* _TASK REQUIREMENTS_
Write out exactly, and only, the lines below from the line with "nose: (1111, 490)" through the line with "right shoulder: (117, 187)"; pictures do not belong in the copy.
[[ SUPPLIED MATERIAL open ]]
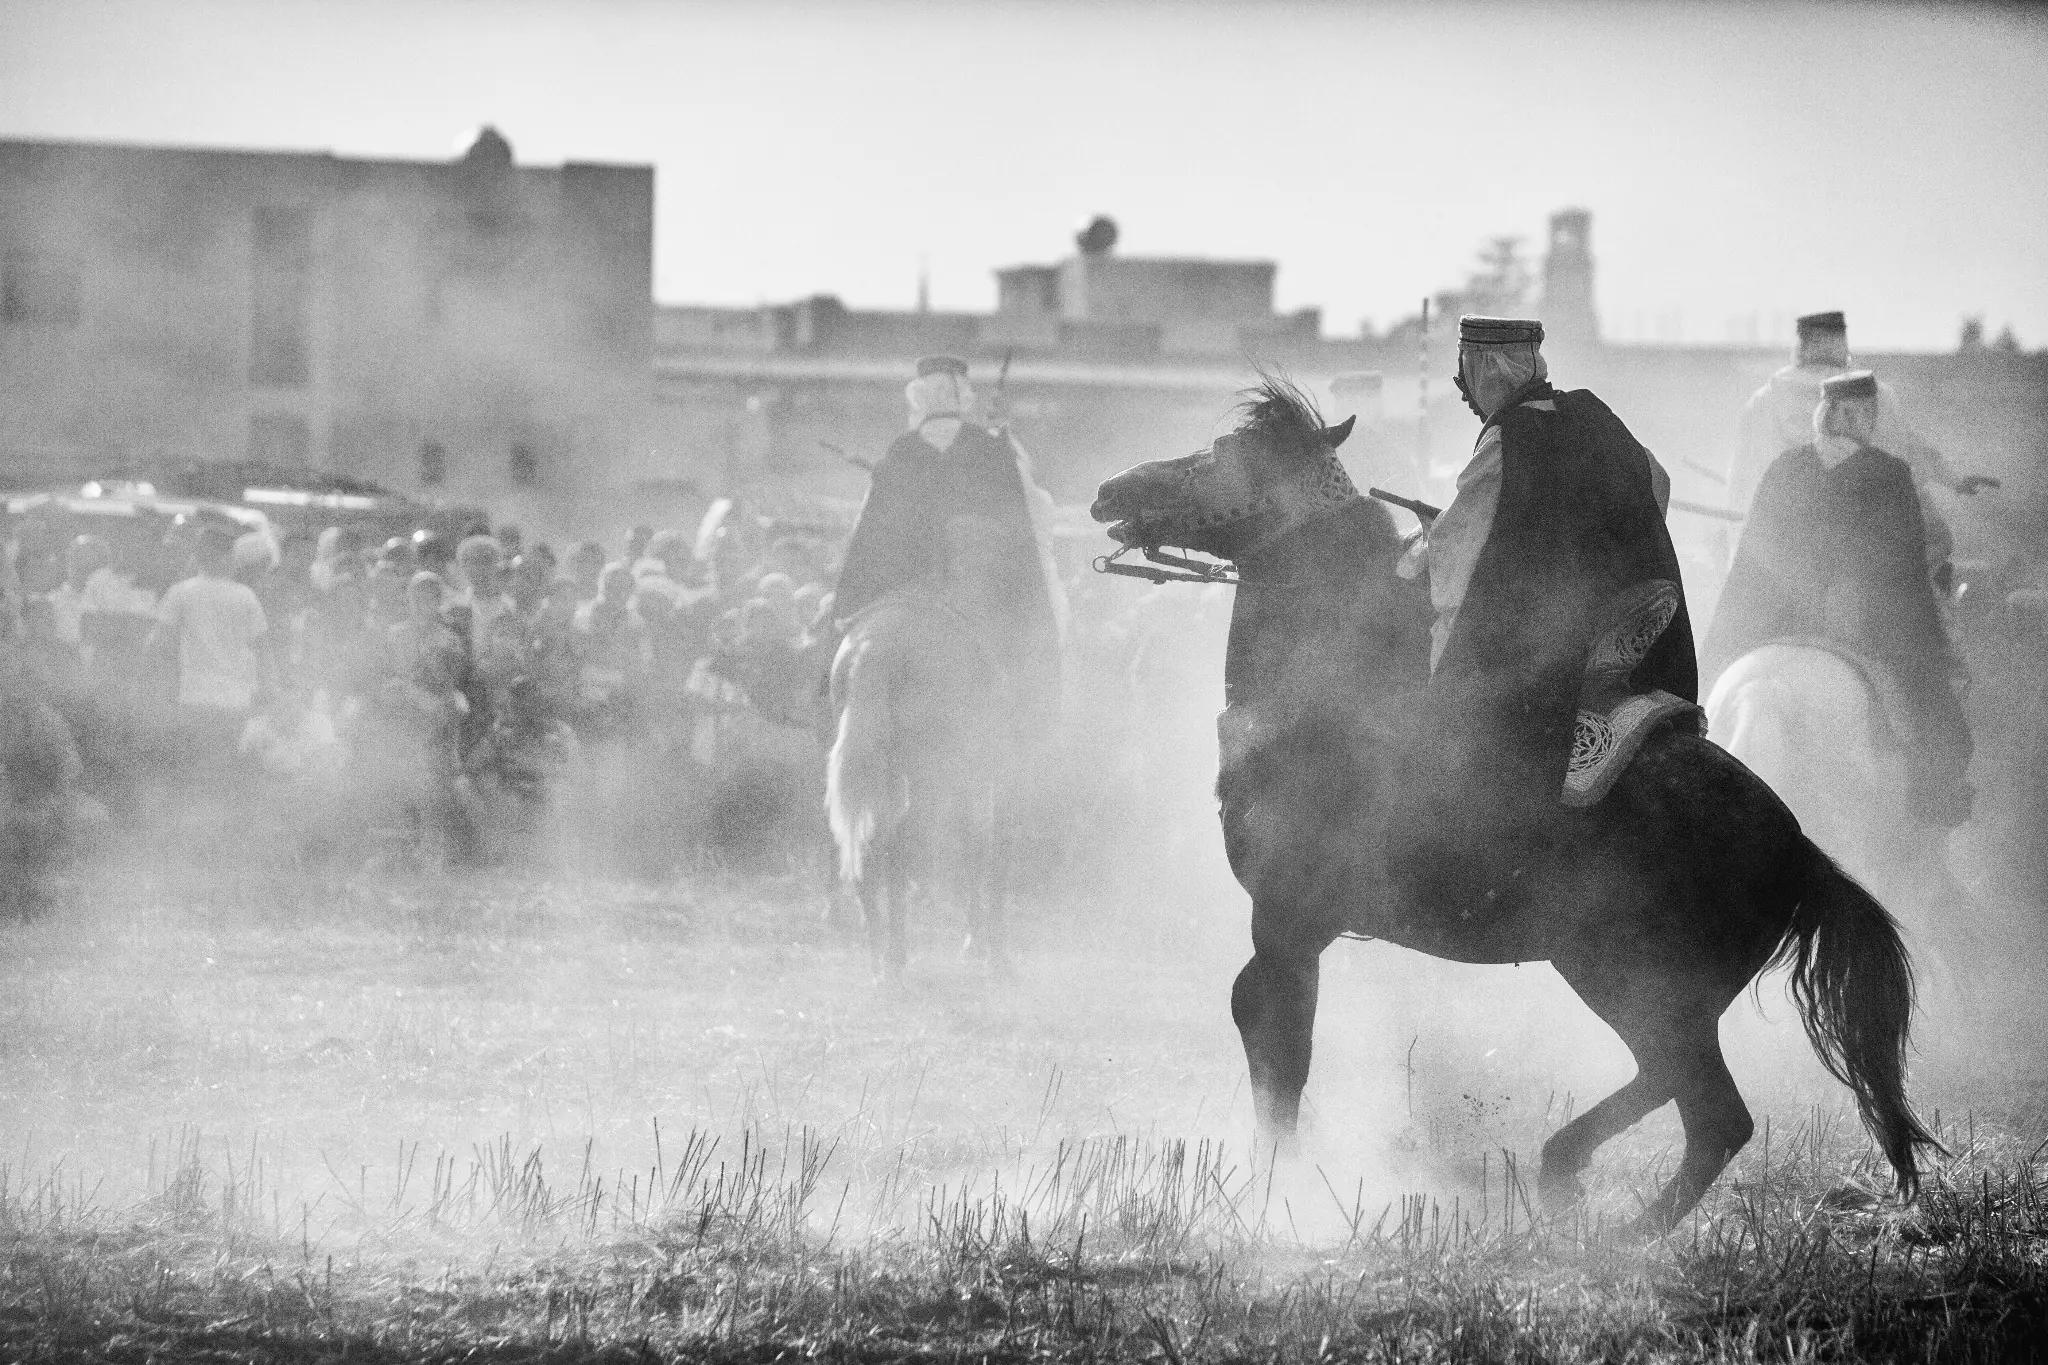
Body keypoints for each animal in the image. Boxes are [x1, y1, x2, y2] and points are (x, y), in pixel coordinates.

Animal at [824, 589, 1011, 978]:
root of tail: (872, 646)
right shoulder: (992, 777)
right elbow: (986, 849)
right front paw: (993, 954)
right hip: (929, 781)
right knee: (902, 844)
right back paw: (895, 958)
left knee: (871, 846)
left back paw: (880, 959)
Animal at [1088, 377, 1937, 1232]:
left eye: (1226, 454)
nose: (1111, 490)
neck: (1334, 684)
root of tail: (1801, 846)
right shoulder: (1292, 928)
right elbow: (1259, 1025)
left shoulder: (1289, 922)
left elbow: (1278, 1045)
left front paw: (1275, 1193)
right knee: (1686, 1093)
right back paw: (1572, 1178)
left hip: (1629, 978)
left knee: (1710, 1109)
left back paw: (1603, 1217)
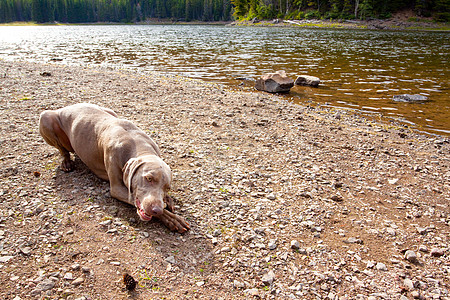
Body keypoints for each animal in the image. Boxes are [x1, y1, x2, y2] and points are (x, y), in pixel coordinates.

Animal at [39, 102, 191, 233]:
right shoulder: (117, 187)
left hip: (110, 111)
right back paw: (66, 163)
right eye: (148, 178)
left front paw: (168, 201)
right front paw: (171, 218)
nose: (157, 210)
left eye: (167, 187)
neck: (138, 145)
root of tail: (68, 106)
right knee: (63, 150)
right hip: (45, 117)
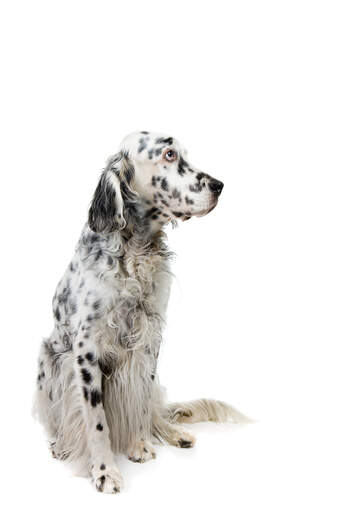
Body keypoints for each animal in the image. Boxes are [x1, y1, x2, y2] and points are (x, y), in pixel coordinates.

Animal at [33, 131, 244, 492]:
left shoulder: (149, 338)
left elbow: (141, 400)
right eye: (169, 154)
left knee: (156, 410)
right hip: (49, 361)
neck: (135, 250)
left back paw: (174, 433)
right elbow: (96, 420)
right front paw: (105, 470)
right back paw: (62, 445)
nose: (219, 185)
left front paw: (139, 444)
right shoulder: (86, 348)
[[ SUPPLIED MATERIAL closed ]]
* _WRITTEN REPLY_
nose: (1111, 490)
neck: (1334, 684)
root of tail: (1801, 846)
right shoulder: (1292, 928)
right elbow: (1259, 1025)
left shoulder: (1289, 922)
left elbow: (1278, 1045)
left front paw: (1275, 1193)
right knee: (1686, 1093)
right back paw: (1572, 1178)
left hip: (1629, 978)
left knee: (1710, 1109)
left back paw: (1603, 1217)
Body keypoints for each animal in the image. Boxes are [x1, y1, x2, y2] and points are (x, y), in pixel coordinates.

Animal at [39, 102, 191, 233]:
right shoulder: (117, 187)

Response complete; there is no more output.